*Document passage:*
Search code examples
rrvest

Downloaded tabular data contains unexpected results


I'm trying to download some tabular data from the website https://econservation.jrc.ec.europa.eu/recordeddonors?title_selective=All&field_project_year_value_selective=All using the R package rvest.

I want to download the data from the table at the bottom of the website, but to access all of it, you have to click through the table with the "next" button below the table.

The URL behind the "next" button leads to https://econservation.jrc.ec.europa.eu/recordeddonors?title_selective=All&field_project_year_value_selective=All&page=1.

So in order to download the first two partitions, I would use this code:

library(rvest)

link_base <- https://econservation.jrc.ec.europa.eu/recordeddonors?title_selective=All&field_project_year_value_selective=All
link_base_page <- https://econservation.jrc.ec.europa.eu/recordeddonors?title_selective=All&field_project_year_value_selective=All&page=
 
get_content <- function(page_url) {
  print(page_url)

  econversation_page <- read_html(page_url)
  tbl_content <- econversation_page %>%
    html_nodes(xpath='//*[@id="views-aggregator-datatable"]') %>%
    html_table()

  return(tbl_content [[1]])
}

urls <- c(
  link_base,
  paste0(link_base_page, 1)
)

tables <- lapply(urls, get_content)

However, tables[[1]] and tables[[2]] both contain the same data. The second link somehow does not lead to the second partition of the table.

Any ideas what I'm missing here?


Solution

  • Next button triggers an Ajax POST call, to mimic it we may use httr / httr2. Ajax response is a JSON with an embedded HTML table, so rvest still gets some use. Regarding dataset, all of those donors should also have a decent database with API interface or at least with an option to export.

    Example bellow collects first 5 pages / 50 records in total, out of 3105.

    library(httr2)
    library(purrr)
    library(rvest)
    library(dplyr)
    
    get_page <- function(page){
      # Ajax POST call to fetch a page of 10 results, 
      # Returns JSON response with html table
      html <- request("https://econservation.jrc.ec.europa.eu/views/ajax") %>% 
        req_url_query(`title_selective` = "All", `field_project_year_value_selective` = "All") %>% 
        req_body_form(
          `page` = page,
          `view_name` = "donors_page",
          `view_display_id` = "page_2",
          `view_args` = "",
          `view_path` = "recordeddonors",
          `view_base_path` = "testluca",
          `pager_element` = "0",
          `title_selective` = "All",
          `field_project_year_value_selective` = "All") %>% 
        req_perform() %>% 
        resp_body_json() %>% 
        pluck(3, "data") %>% 
        minimal_html()

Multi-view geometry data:
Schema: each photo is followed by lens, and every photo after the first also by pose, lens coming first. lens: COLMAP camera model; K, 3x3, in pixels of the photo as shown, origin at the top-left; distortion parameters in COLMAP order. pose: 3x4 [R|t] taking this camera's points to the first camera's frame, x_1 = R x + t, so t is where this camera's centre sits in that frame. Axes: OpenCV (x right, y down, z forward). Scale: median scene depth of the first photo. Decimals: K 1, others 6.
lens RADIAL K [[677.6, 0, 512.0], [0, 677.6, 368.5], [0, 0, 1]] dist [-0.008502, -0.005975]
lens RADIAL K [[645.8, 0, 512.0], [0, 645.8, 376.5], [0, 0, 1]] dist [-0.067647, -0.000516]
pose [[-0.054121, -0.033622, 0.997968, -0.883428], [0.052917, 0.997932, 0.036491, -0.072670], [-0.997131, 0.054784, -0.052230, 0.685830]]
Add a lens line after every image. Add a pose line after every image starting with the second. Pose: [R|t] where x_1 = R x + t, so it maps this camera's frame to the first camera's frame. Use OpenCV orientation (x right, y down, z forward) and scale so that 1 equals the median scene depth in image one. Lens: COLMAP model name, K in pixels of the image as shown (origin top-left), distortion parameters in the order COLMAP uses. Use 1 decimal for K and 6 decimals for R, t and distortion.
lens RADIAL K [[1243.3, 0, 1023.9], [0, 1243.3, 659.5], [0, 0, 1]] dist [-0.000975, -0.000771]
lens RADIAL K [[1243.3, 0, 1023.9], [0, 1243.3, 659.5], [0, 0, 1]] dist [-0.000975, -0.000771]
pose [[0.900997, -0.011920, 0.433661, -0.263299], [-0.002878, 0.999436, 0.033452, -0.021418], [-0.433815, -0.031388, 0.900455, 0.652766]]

*Required action 1:*
From the web scraping thread, retype everything from "However, tables[[1]] and" down to "I'm missing here?".
*Required action 2:*
Pick up the web scraping thread at the point where it stops and carry it on.

*Exercise output 1:*
However, tables[[1]] and tables[[2]] both contain the same data. The second link somehow does not lead to the second partition of the table.

Any ideas what I'm missing here?

*Exercise output 2:*
    
      # parse table, misses URLs 
      tab <- html %>% 
        html_element("table") %>% 
        html_table() %>% 
        select(-1)
      
      # collect URLs,
      urls <- html %>% 
        html_element("table tbody") %>% 
        html_elements("tr") %>% 
        {
          list(url_ext   = html_element(.,"td.views-field-field-project-link a") %>% html_attr("href"),
               url_int   = html_element(.,"td.views-field-title a") %>% html_attr("href"),
               url_donor = html_element(.,"td.views-field-title-2 a") %>% html_attr("href"))
        }
      bind_cols(tab, urls)
    }
    
    # test with 5 first pages (0 .. 4), returns tibble with 50 records
    donors <- map(0:4, get_page) %>% 
      list_rbind()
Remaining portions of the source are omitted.